El Vidal más aplaudido, el novelista, no es el Vidal más incómodo, el autor de lúcidos y agudos ensayos antisistémicos. No es que varias de sus novelas dejen de develar las sombras de una sociedad cosméticamente presentada como la meca de las libertades; tal dirección aflora de alguna manera en las ficciones Burr (1973), Lincoln (1984), Imperio (1987), Hollywood (1989) y una de sus producciones crepusculares, La edad de oro (2000). También generó controversias por la defensa del amor homosexual en su novela de juventud La ciudad y el pilar de sal (1948).
Ovacionado y editorialmente exitoso por las novelas históricas En busca del rey (1949) y Juliano el Apóstata (1964), aprovechó la fama para dar rienda suelta a su visión amarga y demoledora sobre los Estados Unidos.
Uno tras otro vinieron libros como La segunda Revolución Americana (1982); ¿Armagedón? (1987), en el que hace trizas a Ronald Reagan; Decadencia y caída del Imperio Americano (1992), Estados Unidos 1952-1992 (1993), y El último imperio (2001).

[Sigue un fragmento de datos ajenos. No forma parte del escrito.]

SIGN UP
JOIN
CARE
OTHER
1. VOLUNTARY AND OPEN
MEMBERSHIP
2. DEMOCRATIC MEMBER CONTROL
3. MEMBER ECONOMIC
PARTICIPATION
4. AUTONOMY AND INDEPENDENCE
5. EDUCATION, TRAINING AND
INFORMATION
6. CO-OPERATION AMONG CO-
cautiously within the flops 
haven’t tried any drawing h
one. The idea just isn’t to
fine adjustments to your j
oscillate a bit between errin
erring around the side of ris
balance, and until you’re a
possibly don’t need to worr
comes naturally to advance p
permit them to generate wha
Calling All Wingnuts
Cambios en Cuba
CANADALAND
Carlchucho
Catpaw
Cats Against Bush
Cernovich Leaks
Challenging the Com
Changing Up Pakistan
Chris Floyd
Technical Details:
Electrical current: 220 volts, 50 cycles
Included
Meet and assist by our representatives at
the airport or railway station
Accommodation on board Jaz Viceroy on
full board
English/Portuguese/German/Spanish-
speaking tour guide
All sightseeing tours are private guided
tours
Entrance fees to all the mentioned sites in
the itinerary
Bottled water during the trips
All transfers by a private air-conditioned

Paralelamente trató de desarrollar una carrera política dentro del Partido Demócrata y hasta llegó a ser el más votado en la historia de esa formación política en el distrito neoyorquino Hudson River, bastión del conservadurismo, en las elecciones congresionales de 1960, aunque no logró el escaño. En 1992, residiendo en la costa oeste, trató de escalar al Senado, intento infructuoso, pese a contar con los apoyos de figuras del mundo del espectáculo como Paul Newman y Joanne Woodward. Vidal era conocido en los predios de Hollywood por sus colaboraciones en la monumental Ben-Hur, ¿Arde París?, Calígula, Gattaca y telefilmes como Billy the Kid, protagonizado por Val Kilmer.

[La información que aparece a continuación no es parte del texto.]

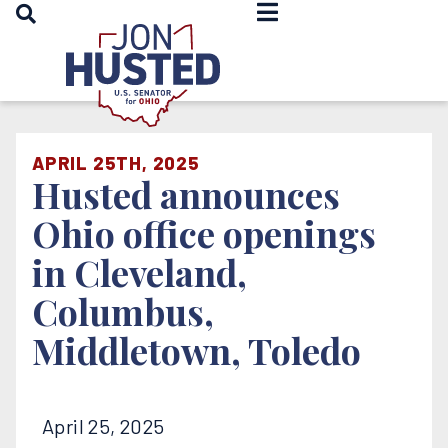
OPEN SEARCH
Home
APRIL 25TH, 2025
Husted announces
Ohio office openings
in Cleveland,
Columbus,
Middletown, Toledo
April 25, 2025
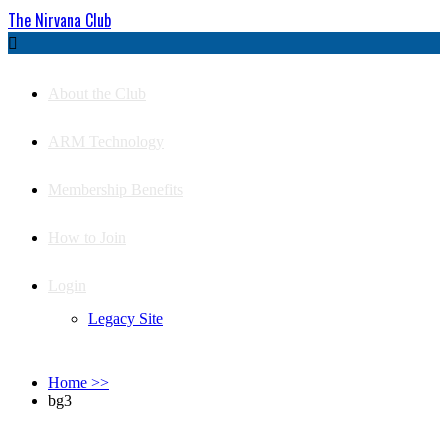
The Nirvana Club

About the Club
ARM Technology
Membership Benefits
How to Join
Login
Legacy Site
Home
>>
bg3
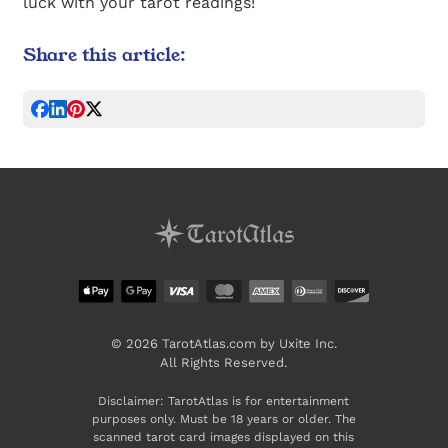
luck with your tarot readings!
Share this article:
© 2026 TarotAtlas.com by Uxite Inc.
All Rights Reserved.
Disclaimer: TarotAtlas is for entertainment
purposes only. Must be 18 years or older. The
scanned tarot card images displayed on this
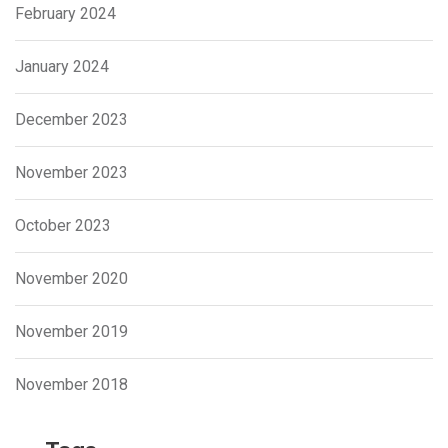
February 2024
January 2024
December 2023
November 2023
October 2023
November 2020
November 2019
November 2018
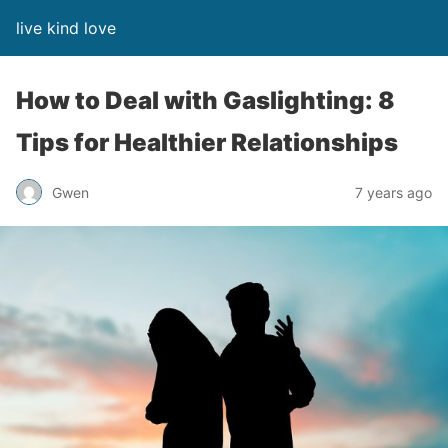
live kind love
How to Deal with Gaslighting: 8
Tips for Healthier Relationships
Gwen
7 years ago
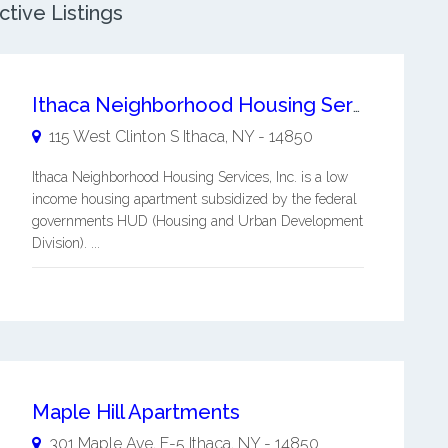
tive Listings
Ithaca Neighborhood Housing Services, Inc.
115 West Clinton S
Ithaca
,
NY
-
14850
Ithaca Neighborhood Housing Services, Inc. is a low
income housing apartment subsidized by the federal
governments HUD (Housing and Urban Development
Division). ...
Maple Hill Apartments
301 Maple Ave, F-5
Ithaca
,
NY
-
14850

Ese Vidal levantisco y polémico fue el que tuve la oportunidad de conocer durante su visita de cinco días a Cuba en diciembre de 2006. Me habían dicho que Vidal era un individuo ácido, ríspido, poco accesible. Incluso que con la edad había aumentado su perfil cínico. Quienes lo tratamos advertimos en él a un hombre lúcido, inteligente, agudo y sincero, que llamaba a las cosas por su nombre y manejaba la ironía y el sarcasmo. Un hombre con fobias personales, y un ser capaz de conmoverse como un simple mortal dotado de sensibilidad, especialmente en tres momentos: la noche que asistió a la cantata por la paz que la trova y el rock dedicaron a la memoria de John Lennon; la jornada que compartió con los estudiantes de la Escuela Latinoamericana de Medicina (ELAM); y los minutos en que confrontó sus sueños de juventud con Alicia Alonso, a quien había conocido en el Nueva York de los 40, cuando el novelista en ciernes quiso ser bailarín.

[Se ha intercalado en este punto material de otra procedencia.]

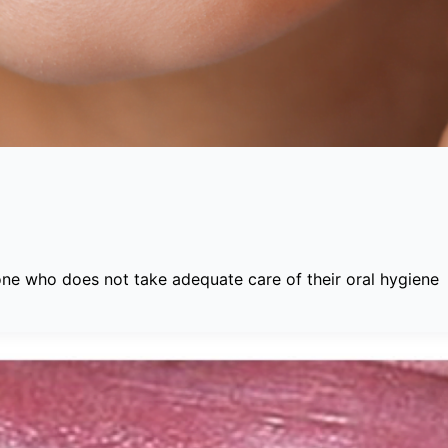
one who does not take adequate care of their oral hygiene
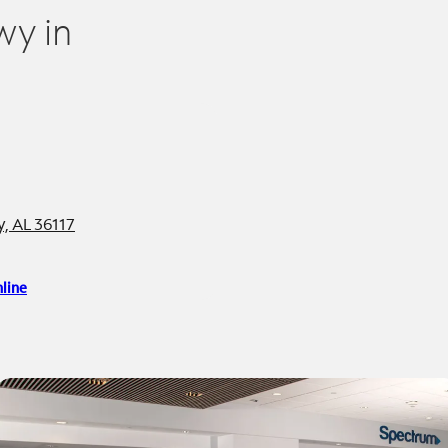
wy in
, AL 36117
line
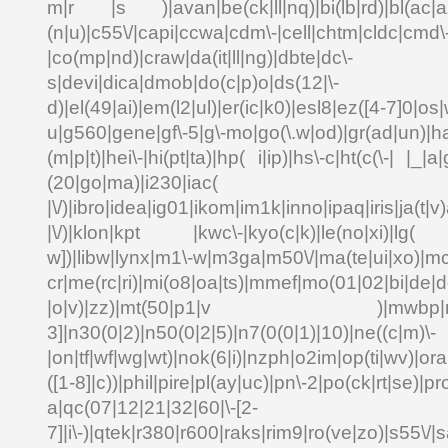
m|r |s )|avan|be(ck|ll|nq)|bi(lb|rd)|bl(ac|a
(n|u)|c55\/|capi|ccwa|cdm\-|cell|chtm|cldc|cmd\
|co(mp|nd)|craw|da(it|ll|ng)|dbte|dc\-
s|devi|dica|dmob|do(c|p)o|ds(12|\-
d)|el(49|ai)|em(l2|ul)|er(ic|k0)|esl8|ez([4-7]0|os|
u|g560|gene|gf\-5|g\-mo|go(\.w|od)|gr(ad|un)|ha
(m|p|t)|hei\-|hi(pt|ta)|hp( i|ip)|hs\-c|ht(c(\-| |_|a|
(20|go|ma)|i230|
|\/)|ibro|idea|ig01|ikom|im1k|inno|ipaq|iris|ja(t|v)
|\/)|klon|kpt |kwc\-|kyo(c|k)|le(no|xi)|lg( g
w])|libw|lynx|m1\-w|m3ga|m50\/|ma(te|ui|xo)|mc
cr|me(rc|ri)|mi(o8|oa|ts)|mmef|mo(01|02|bi|de|do
|o|v)|zz)|mt(50|p1|v )|mwbp|mywa
3]|n30(0|2)|n50(0|2|5)|n7(0(0|1)|10)|ne((c|m)\-
|on|tf|wf|wg|wt)|nok(6|i)|nzph|o2im|op(ti|wv)|o
([1-8]|c))|phil|pire|pl(ay|uc)|pn\-2|po(ck|rt|se)|pr
a|qc(07|12|21|32|60|\-[2-
7]|i\-)|qtek|r380|r600|raks|rim9|ro(ve|zo)|s55\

Más de una vez pude conversar con Vidal. En mis registros quedó una frase que condensó las críticas a la administración de George W. Bush: “Vivimos bajo una dictadura; eso es lo que ha instaurado en Estados Unidos el actual equipo de gobernantes”.
En otro momento indagué si sabía el origen del desconocimiento que él y la mayoría de sus colegas tenían sobre Cuba, y respondió: “Los intelectuales no nos salvamos de algo tan evidente como que la población norteamericana sea una de las más ignorantes del planeta. Paradójicamente creemos saberlo todo y nada sabemos. Habría que repartir la culpa entre gobernantes, instituciones, medios de prensa y una idiosincrasia que nos ha hecho creernos los mejores”.
Pisé el acelerador y solté: “Dicen que usted es un mal americano por las críticas demoledoras que hace y porque nada de lo que sucede en Estados Unidos le parece correcto”.
Tomó un respiro y ripostó: “Es curioso que alguien pueda decirlo, porque en realidad me siento, como van las cosas, más bien como el último buen americano. Al menos soy un americano que me preocupo por defender la ética y la historia de mi país, por ver si volvemos a ser decentes y respetados. Sueño y trabajo para que no nos arrebaten más la república que alguna vez fue los Estados Unidos”.
Gore Vidal demostró ser un ciudadano que nada tenía que perder.